→ Saved entries:
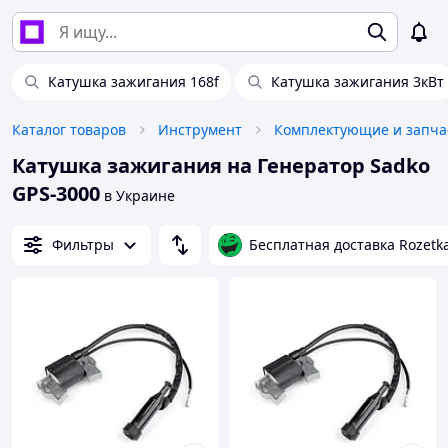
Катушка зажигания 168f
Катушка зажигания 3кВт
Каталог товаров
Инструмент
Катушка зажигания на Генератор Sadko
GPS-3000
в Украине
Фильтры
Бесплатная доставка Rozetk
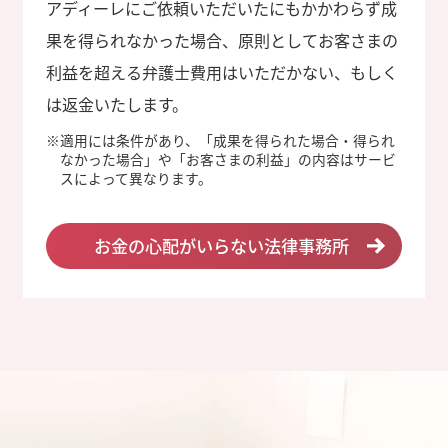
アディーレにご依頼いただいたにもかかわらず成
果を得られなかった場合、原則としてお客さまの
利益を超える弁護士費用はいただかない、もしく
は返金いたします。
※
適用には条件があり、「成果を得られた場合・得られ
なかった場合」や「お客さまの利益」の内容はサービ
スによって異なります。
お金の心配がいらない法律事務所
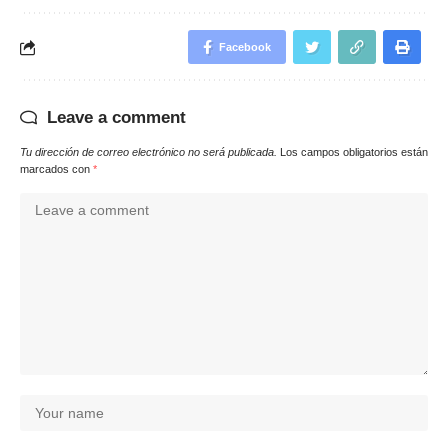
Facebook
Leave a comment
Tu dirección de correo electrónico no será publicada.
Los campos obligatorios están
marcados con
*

→ What you need to do: Will you restate every entry word for word and omit the images?

→ Response to the task:
Катушка зажигания 168f
Катушка зажигания 3кВт
Каталог товаров
Инструмент
Катушка зажигания на Генератор Sadko
GPS-3000
в Украине
Фильтры
Бесплатная доставка Rozetk
アディーレにご依頼いただいたにもかかわらず成
果を得られなかった場合、原則としてお客さまの
利益を超える弁護士費用はいただかない、もしく
は返金いたします。
※
適用には条件があり、「成果を得られた場合・得られ
なかった場合」や「お客さまの利益」の内容はサービ
スによって異なります。
お金の心配がいらない法律事務所
Facebook
Leave a comment
Tu dirección de correo electrónico no será publicada.
Los campos obligatorios están
marcados con
*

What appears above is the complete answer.